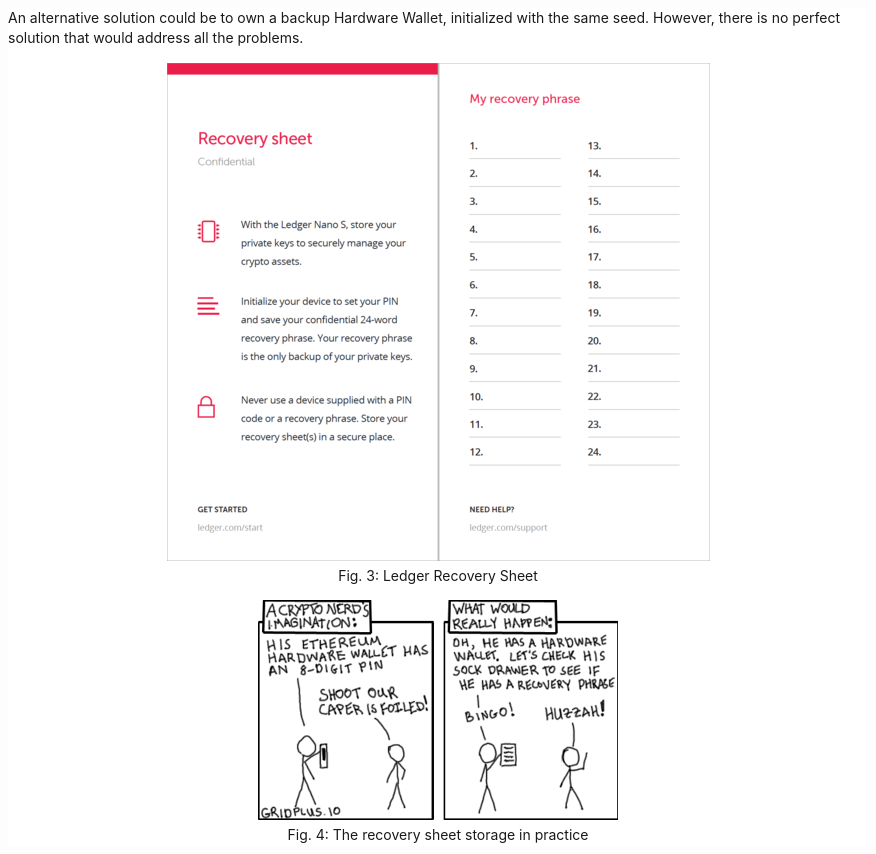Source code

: An alternative solution could be to own a backup Hardware Wallet, initialized with the same seed.
However, there is no perfect solution that would address all the problems.

<p align="center">
<img src="/assets/htc-exodus/ledger-recovery-sheet.png?cache=new">
<br/>
Fig. 3: Ledger Recovery Sheet
</p>



<p align="center">
<img src="/assets/htc-exodus/gridplus.png?cache=new">
<br/>
Fig. 4: The recovery sheet storage in practice
</p>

REQUEST:
Return every line of the listing above without any changes, but leave out the picture.

ANSWER SPACE:
Source code

: An alternative solution could be to own a backup Hardware Wallet, initialized with the same seed.
However, there is no perfect solution that would address all the problems.

<p align="center">
<img src="/assets/htc-exodus/ledger-recovery-sheet.png?cache=new">
<br/>
Fig. 3: Ledger Recovery Sheet
</p>



<p align="center">
<img src="/assets/htc-exodus/gridplus.png?cache=new">
<br/>
Fig. 4: The recovery sheet storage in practice
</p>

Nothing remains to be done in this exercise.